Text block:
1. A method of recovering from control block hangs in a multiprocessor system including a plurality of processing units, a plurality of I/O control blocks, and a plurality of task control blocks, the method comprising the steps of:
assigning one of the task control blocks to each of the processing units;
locking I/O control blocks for exclusive use by individual ones of the processing units;
identifying in the task control blocks assigned to the processing units, the I/O control blocks locked for the processing units;
using one of the task control blocks to indicate that one of the I/O control blocks that was previously locked by the processing unit to which said one of the task control block is assigned, has remained locked in error;
invoking a recovery procedure; and
using said recovery procedure to unlock said previously locked one of the I/O control blocks.
2. A method according to claim 1, wherein the step of using one of the task control blocks includes the steps of:
determining that said one of the I/O control blocks has remained locked in error;
identifying the task control block assigned to the processing unit that had locked said one of the I/O control blocks; and
adding information to said identified task control block indicating that said one of the I/O control blocks has remained locked in error.
3. A method according to claim 2, wherein the step of using said recovery procedure includes the steps of using said recovery procedure to examine said identified task control block for said information, and then to unlock said previously locked one of the I/O control blocks.
4. A method according to claim 1, wherein each of the I/O control blocks includes a lock word, and the step of using said recovery procedure includes the steps of:
using one of the processing units to perform said recovery procedure; and
identifying said one of the processing units in said one of the I/O control blocks.
5. A method according to claim 4, wherein the step of using said recovery procedure includes the further step of setting a flag in said lock word of said one of the I/O control blocks to indicate that said lock word is in transition.
6. A recovery system for recovering from control block hangs in a multiprocessor system including a plurality of processing units, and a plurality of I/O control blocks, the recovery system comprising:
a plurality of task control blocks, wherein each of the processing units is assigned one of said task control blocks;
means for locking I/O control blocks for exclusive use by individual ones of the processing units;
means for identifying in the task control blocks assigned to the processing units, the I/O control blocks locked for the processing units;
means for using one of the task control blocks to indicate that one of the I/O control blocks that was previously locked by the processing unit to which said one of the task
control block is assigned, has remained locked in error; and
a recovery procedure to unlock said previously locked one of the I/O control blocks.
7. A recovery system according to claim 6, wherein the means for using one of the task control blocks includes:
means for determining that said one of the I/O control blocks has remained locked in error;
means for identifying the task control block assigned to the processing unit that had locked said one of the I/O control blocks; and
means for adding information to said identified task control block indicating that said one of the I/O control blocks has remained locked in error.

Data excerpt:

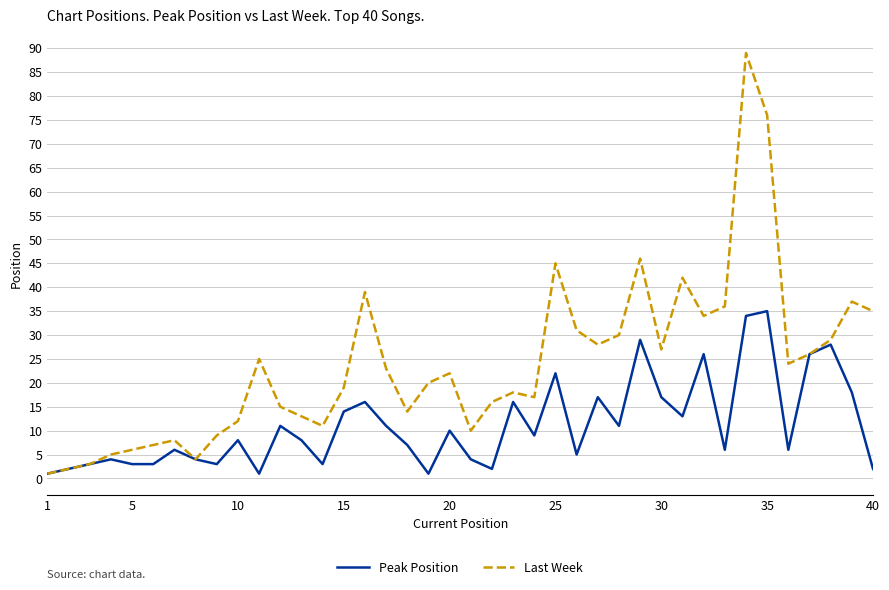

Which series has the widest spread of values?

Last Week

Work instruction:
In the claims on recovering from control block hangs, what does claim 5 say the flag set in the lock word shows?

Reply:
It shows that the lock word is in transition.